Echó un vistazo al retrovisor y vio los ojos de su marido centrados en la carretera. Parecía que se estaba tomando las cosas bien, al menos de momento: no se había quejado por tener que ir sentado solo delante, ni por la conducción, ni por el tiempo. Simplemente mantenía la mirada al frente mientras tarareaba al son de las melodías de los programas y de la música ligera que le gustaba escuchar en la radio. Anthony y Mary lo miraban con aprensiva curiosidad. En el mundo exclusivamente femenino del convento, los hombres eran un fenómeno exótico y ninguno de ellos sabía qué pensar de él. Los rasgos masculinos de Doc y su mirada dura como el pedernal parecían severos e imponentes, y aquella palabra que no paraban de escuchar, «padre», les resultaba extraña e incomprensible.

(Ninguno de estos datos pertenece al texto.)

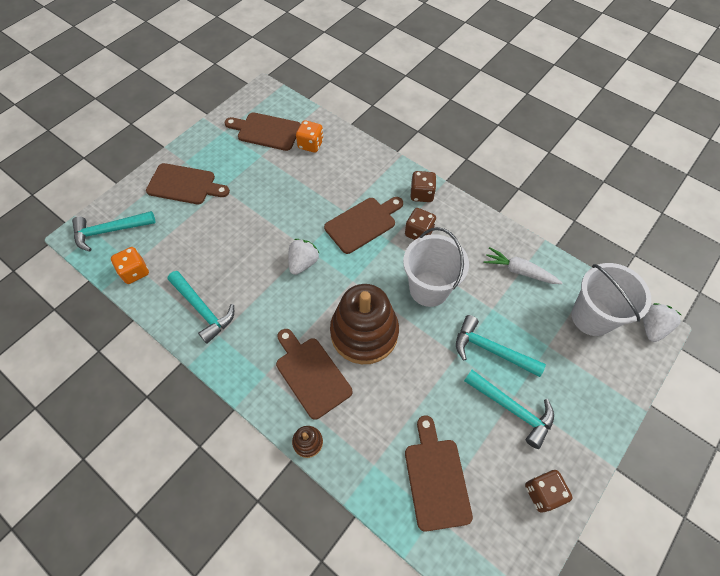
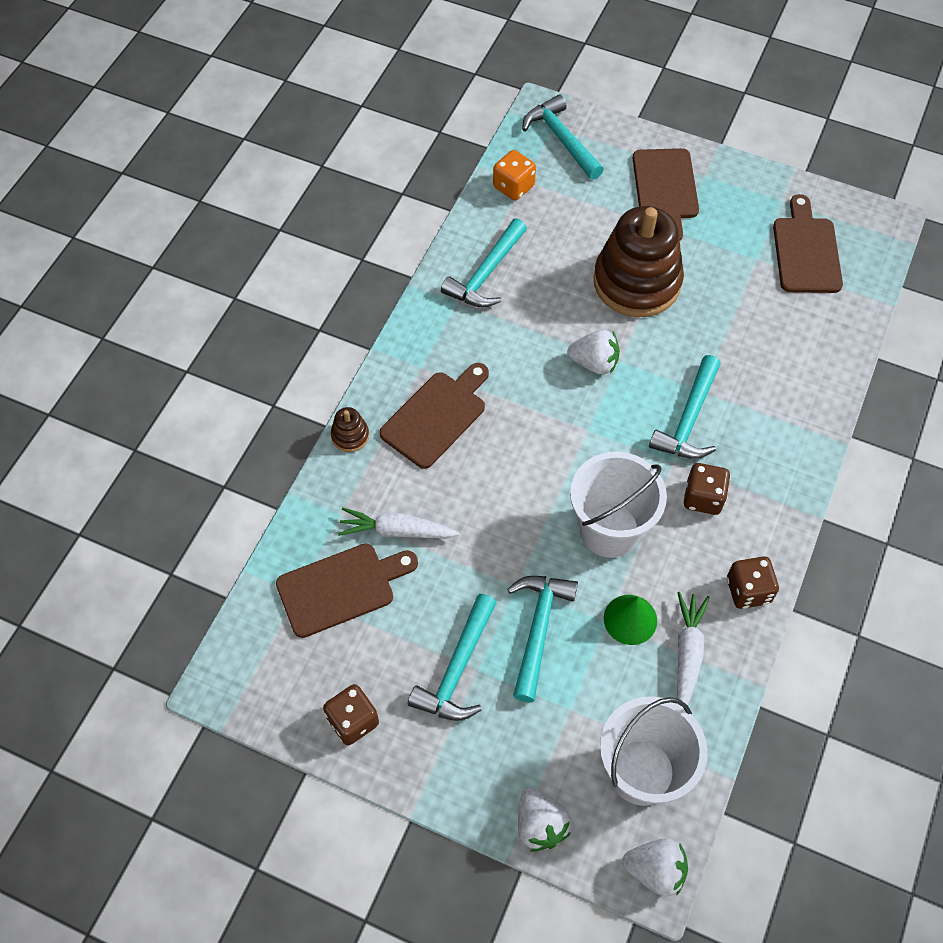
camera: 75 degrees right, 0 degrees up
orange dice [296,120,324,153] -> none
brown cutting board [324,197,403,254] -> turquoise hammer [649,355,721,459]
brown stacking toy [330,284,399,364] -> brown stacking toy moved to [593,206,684,317]
brown dice [411,171,436,202] -> brown dice moved to [727,556,779,609]
none -> white carrot [338,508,459,538]
none -> white strawberry [518,788,571,852]
none -> green cone [604,595,657,645]

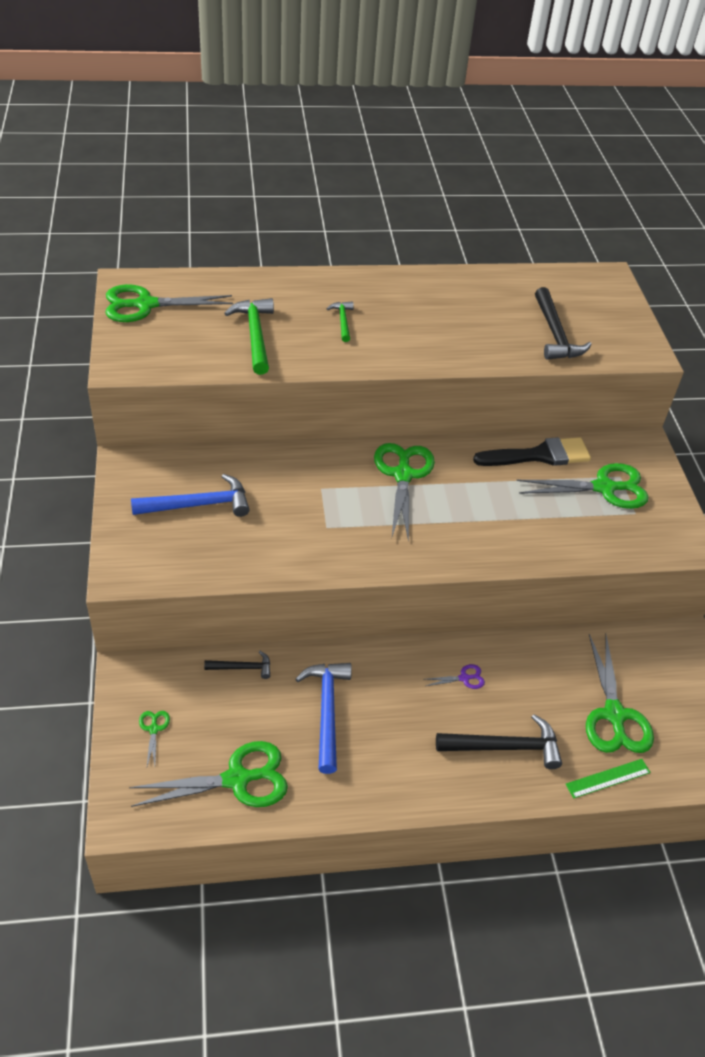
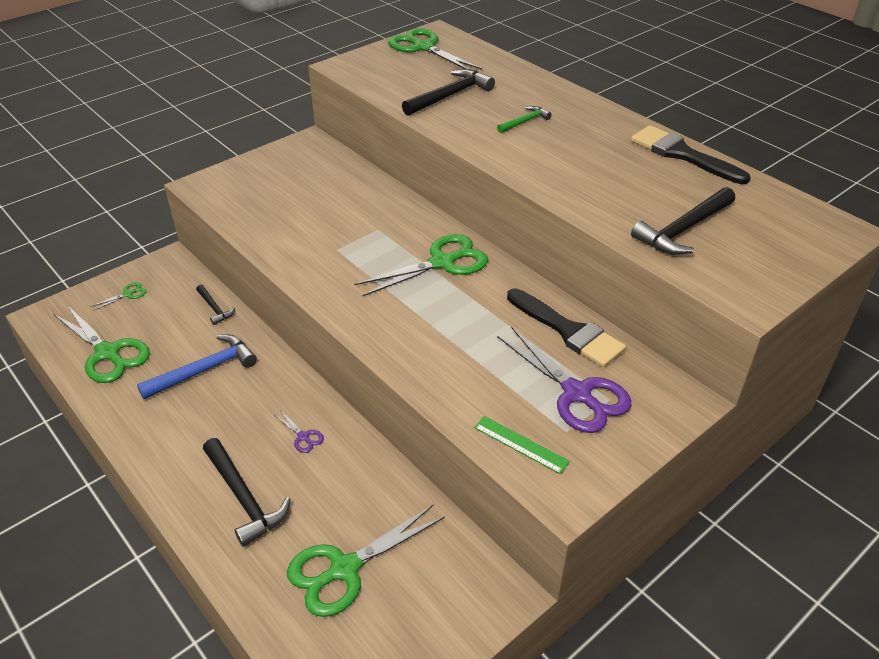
camera: 60 degrees right, 5 degrees down
blue hammer [131,474,250,517] -> none
green hammer [224,298,274,375] -> black hammer [402,69,495,116]
green scissors [516,463,648,509] -> purple scissors [497,327,632,433]
green ruler [566,759,651,799] -> green ruler moved to [474,416,570,474]
none -> black brush [631,125,751,184]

El labio inferior de Mary estaba empezando a temblar y Marge sintió pánico ante la perspectiva de que se pusiera a berrear. Doc odiaba el ruido y no quería molestarlo mientras conducía. Echó un poco de Fanta en un vaso y se lo ofreció a Mary, que se atragantó con aquella cosa dulce e inesperadamente efervescente. Con un chillido tiró el vaso sobre el asiento mientras Marge miraba horrorizada cómo el líquido empapaba la inmaculada tapicería beige del Cadillac y dibujaba una línea de un vivo color naranja. Al ver la cara de Marge, Anthony sacó un pañuelito del bolsillo e intentó febrilmente limpiar aquel desastre, pero era demasiado tarde.
—¿Qué demonios pasa ahí atrás? ¿Qué hacen esos niños? —rugió Doc, lo que hizo que Mary rompiera a llorar de forma incontrolable con unos gritos ensordecedores.
Después de que pasara lo peor, una calma tensa y muda se apoderó del coche. Los cuatro —incluida la pequeña Mary— sabían que algo malo había sucedido, algo peor que una simple mancha de Fanta, y lo cierto era que nadie sabía cómo arreglarlo.